Adaptar uma obra literária para o cinema ainda carrega o estigma de ser, na maioria das vezes, uma tarefa que ingrata, independente da tentativa ter sucesso ou não. Passados mais de cem anos desde as primeiras adaptações para o cinema, ainda não ultrapassamos concessos reducionistas como “mas o livro é sempre melhor” e questionamentos relacionados. “São Bernado”, longa de 1971 dirigido e adaptado por Leon Hirszman é um projeto que pode ajudar a elucidar as maneiras de como um livro pode gerar um filme que dialogue ao mesmo tempo que expande as intenções de seu escritor. E quando se trata de um escritor como Graciliano Ramos, o sucesso numa empreitada dessas só pode significar que estamos vendo formar em nossa frente uma obra-prima do cinema.

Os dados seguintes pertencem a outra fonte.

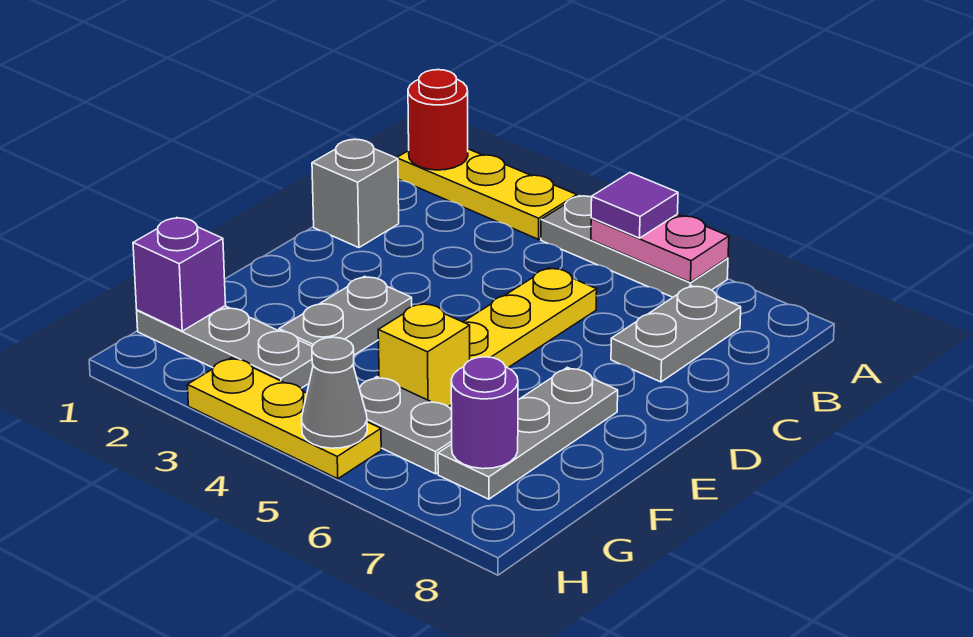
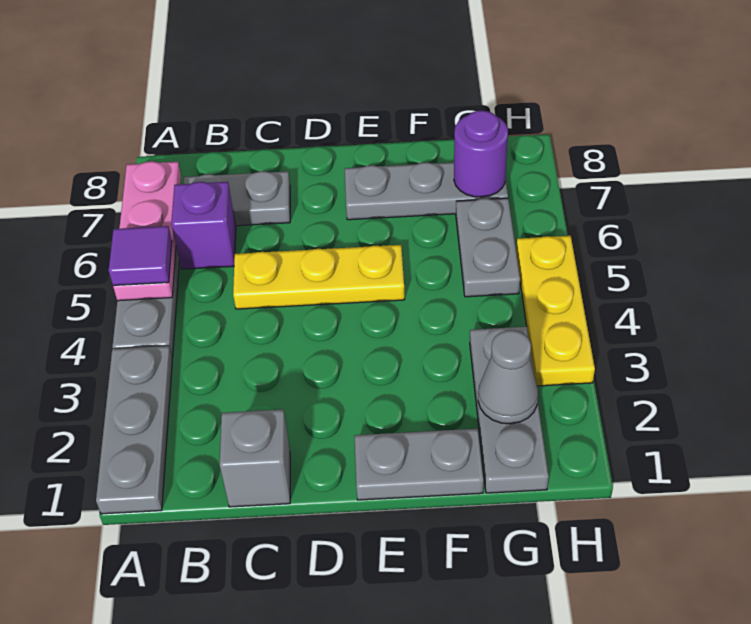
yellow plate A1:A3 level 1 -> grey plate A1:A3 level 1
red round brick A1 level 2 -> none
pink plate A5:A6 level 2 -> pink plate A5:A7 level 2
grey plate E3:F3 level 1 -> grey plate E1:F1 level 1
yellow brick F5 level 1 -> none
purple brick G1 level 2 -> purple brick B6 level 1
grey cone H5 level 2 -> grey cone G2 level 2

Othon Bastos, gigante, é Paulo Honório, aquele ser rudimentar, um mascate que se torna dono de terra ganancioso, materialista até nas relações pessoais. Maltrata seus funcionários, trata com indiferença os ‘amigos’, e certo dia acorda e decide que precisa se casar pois planeja conceber um herdeiro, ou seja, alguém para continuar a manutenção de São Bernardo, a fazenda que ele ‘recriou das cinzas’. O homem, então, ganha esse caráter desbravador, de rei, criador, e todos ao seu redor devem se curvar.

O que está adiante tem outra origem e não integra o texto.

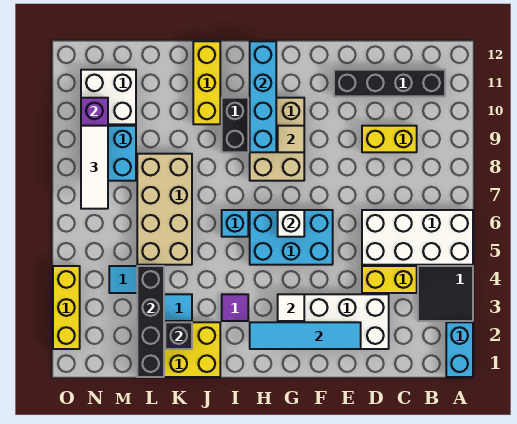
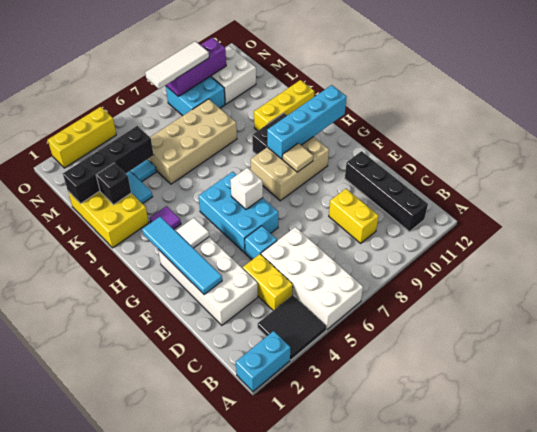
cyan brick I6 level 1 -> cyan brick E5 level 1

Graciliano é conhecido por sua prosa sucinta, adaptada ao local onde a narrativa se passa – quando terminou “São Bernardo”, o autor disse que seria necessário “traduzí-lo” para o “brasileiro” -, então nada mais justo do que uma produção cinematográfica que trabalhe também com essas intenções. Isso adquire uma metáfora visual que valoriza a escolha dos enquadramentos, muitas vezes longos, distantes, como se a distância que Paulo mantêm daqueles que o cercam se traduzisse numa câmera distante, pouco participativa. Quando Madalena, Isabel Ribeiro, entra em sua vida, o filme escolhe novas maneiras de mostrar as relações desse bruto dono de terras, assunto explorado muito bem nessa crítica de Luís Alberto Rocha Melo para a Contracampo.

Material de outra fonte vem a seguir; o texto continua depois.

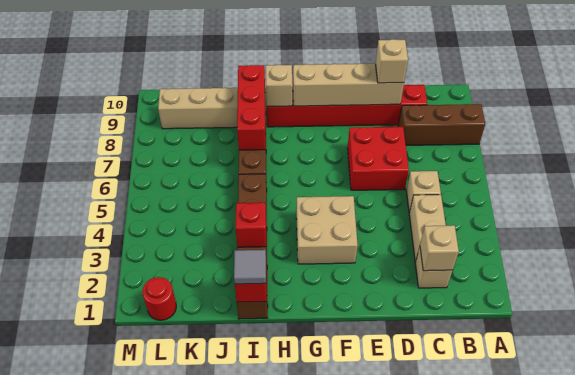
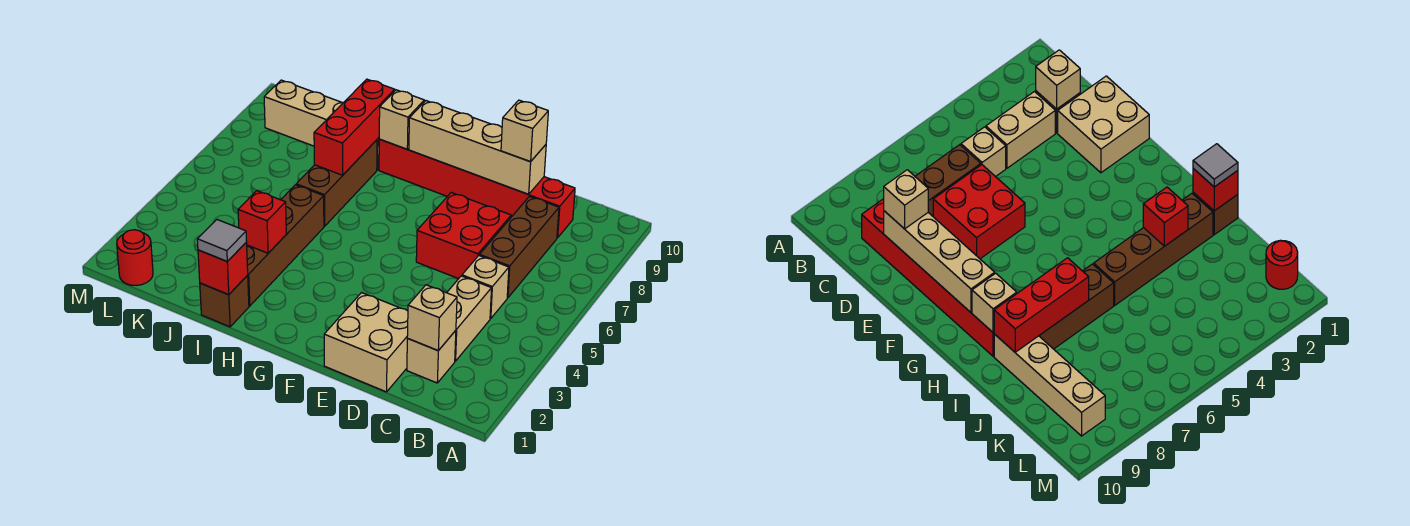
brown brick A8:C8 level 1 -> brown brick C6:C8 level 1
tan brick F3:G4 level 1 -> tan brick D1:E2 level 1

Ao entender o ‘espírito’ da obra, “São Bernardo”, ainda fazendo as concessões necessárias por conta de duração e de ritmo – e ainda lamento a não inclusão de seu Ribeiro, personagem muito encantandor no livro -, se tornou tão vital para o cinema brasileiro que, por consequência, possui uma influência e competência tão fortes que  qualquer outra tentativa de adaptação do material me parece inútil. Nem todo projeto precisa ter esse caráter definitivo, também não sou de reclamar se tiver quando o resultado final é “São Bernardo”.